Internal polygon formed by drawing diagonals in a regular polygon

Question

In an n-sided (n>4) regular polygon, label the vertices {0, 1, ..., n-1}. For each vertex i, draw a pair of diagonals:

• from i to (i+2) mod n and
• from i to (i-2) mod n

Question: What is the ratio of the area of the internal polygon to the external polygon?

For n=5 and n=6, this process will result in the following diagrams. For the pentagon, the ratio would be area(ONRQP)/area(CBFED).

_{(source: uga.edu)}

Background: This page has a discussion about pentagons and notes that if CB=1 (unit length) then ON=1/$\phi^2$ where $\phi=(1+\sqrt5)/2$ is the golden ratio. Since the area of a pentagon is proportional to the square of its side length (see here), area(ONRQP)/area(CBFED) = 1/$\phi^4$ ~ 0.146.

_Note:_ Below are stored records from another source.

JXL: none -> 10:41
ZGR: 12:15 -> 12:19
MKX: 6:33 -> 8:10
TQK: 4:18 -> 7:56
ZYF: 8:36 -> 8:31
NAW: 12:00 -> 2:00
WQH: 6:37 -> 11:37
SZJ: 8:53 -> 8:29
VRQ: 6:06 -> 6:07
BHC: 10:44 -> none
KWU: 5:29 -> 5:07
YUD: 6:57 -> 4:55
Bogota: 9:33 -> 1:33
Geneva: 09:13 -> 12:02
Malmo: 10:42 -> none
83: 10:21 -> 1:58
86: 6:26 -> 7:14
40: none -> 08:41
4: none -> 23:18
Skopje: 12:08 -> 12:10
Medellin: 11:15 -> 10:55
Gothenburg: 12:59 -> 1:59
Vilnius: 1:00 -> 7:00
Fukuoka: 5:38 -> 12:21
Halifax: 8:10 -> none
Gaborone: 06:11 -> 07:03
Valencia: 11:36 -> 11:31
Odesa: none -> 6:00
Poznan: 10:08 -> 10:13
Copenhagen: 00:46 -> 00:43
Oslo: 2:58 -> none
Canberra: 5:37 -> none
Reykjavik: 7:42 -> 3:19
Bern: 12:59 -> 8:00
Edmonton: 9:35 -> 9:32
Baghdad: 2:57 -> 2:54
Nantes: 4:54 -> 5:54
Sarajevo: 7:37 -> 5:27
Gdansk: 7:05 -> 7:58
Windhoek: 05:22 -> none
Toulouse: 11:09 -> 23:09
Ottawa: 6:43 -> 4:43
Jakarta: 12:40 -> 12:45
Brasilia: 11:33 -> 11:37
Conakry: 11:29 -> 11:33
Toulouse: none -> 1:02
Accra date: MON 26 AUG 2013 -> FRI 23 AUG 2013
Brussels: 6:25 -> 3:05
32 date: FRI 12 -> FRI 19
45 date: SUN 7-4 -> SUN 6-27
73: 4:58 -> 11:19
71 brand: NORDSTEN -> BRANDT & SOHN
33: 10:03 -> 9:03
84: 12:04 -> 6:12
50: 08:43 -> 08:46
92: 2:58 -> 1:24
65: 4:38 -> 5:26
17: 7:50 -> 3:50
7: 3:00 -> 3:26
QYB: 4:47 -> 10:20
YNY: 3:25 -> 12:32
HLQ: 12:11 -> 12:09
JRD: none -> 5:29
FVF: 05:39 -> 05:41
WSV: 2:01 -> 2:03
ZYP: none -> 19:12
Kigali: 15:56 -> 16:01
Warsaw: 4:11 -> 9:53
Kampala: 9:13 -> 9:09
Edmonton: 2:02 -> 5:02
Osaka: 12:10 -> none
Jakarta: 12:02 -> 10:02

But I don't know how to generalize it to a regular n-gon. It seems obvious that as n increases, the ratio approaches 1 but I wonder if there is a closed form expression as a function of n.

Answer 1

You mentioned that the area is proportional to the the square of the side length, but it could be difficult to calculate the side lengths that are involved.

Hint: The area is proportionate to the distance from the center.

Let $ \omega$ be a $n$th root of unity, and $\omega^i$ be the vertices of the polygon.

What is the distance of a side of the regular polygon from the origin?

$ | \frac{ \omega^i + \omega^{i+1} } { 2} |$

What is the distance of a diagonal of the regular polygon from the origin?

$ | \frac{ \omega^{i} + \omega^{i+2} } {2}| $

Hence, the ratio of areas is

$\left| \frac{ \omega^1+\omega^{-1}}{\omega^{\frac{1}{2}}+\omega^\frac{1}{2}} \right|^2 = ...$